Exercise brief :: Search term "に発行した": please show all lines in the listing that contain it.

*** Opening Data to examine ***

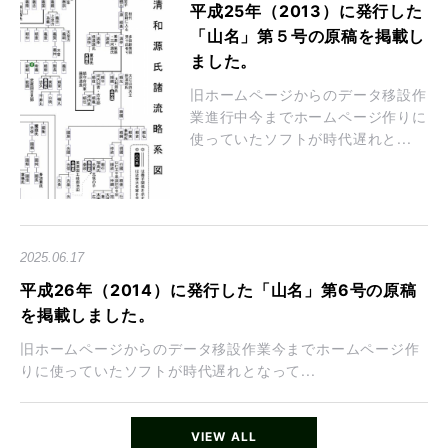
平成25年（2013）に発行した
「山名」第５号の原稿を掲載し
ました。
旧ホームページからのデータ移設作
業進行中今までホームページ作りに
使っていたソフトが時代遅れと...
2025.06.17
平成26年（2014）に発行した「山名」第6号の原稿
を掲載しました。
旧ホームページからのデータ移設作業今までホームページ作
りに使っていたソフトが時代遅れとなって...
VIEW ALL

*** Closing Data to examine ***
*** Opening Data to examine ***

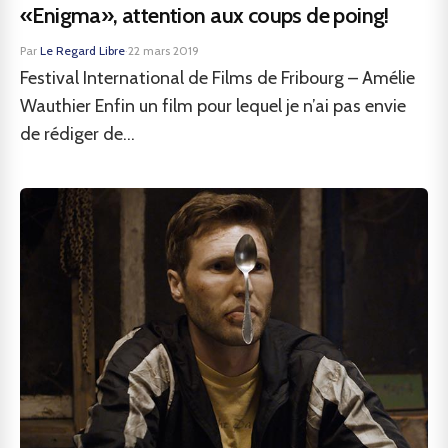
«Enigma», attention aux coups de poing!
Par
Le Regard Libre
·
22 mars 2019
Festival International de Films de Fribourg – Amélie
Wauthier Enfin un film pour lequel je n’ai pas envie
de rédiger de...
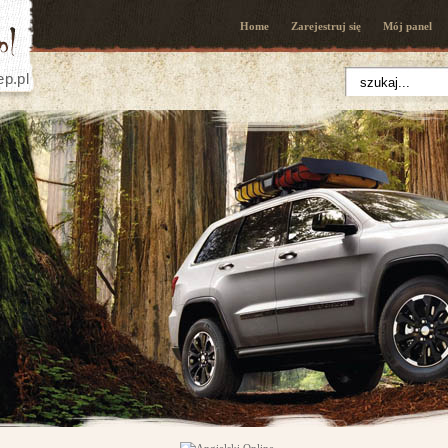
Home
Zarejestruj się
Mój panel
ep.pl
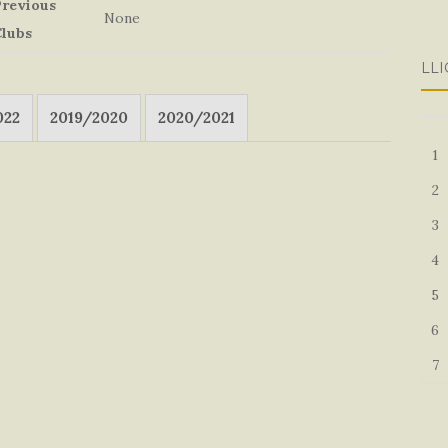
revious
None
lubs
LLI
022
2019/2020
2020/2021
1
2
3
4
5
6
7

*** Closing Data to examine ***

Answer space ::
平成25年（2013）に発行した
平成26年（2014）に発行した「山名」第6号の原稿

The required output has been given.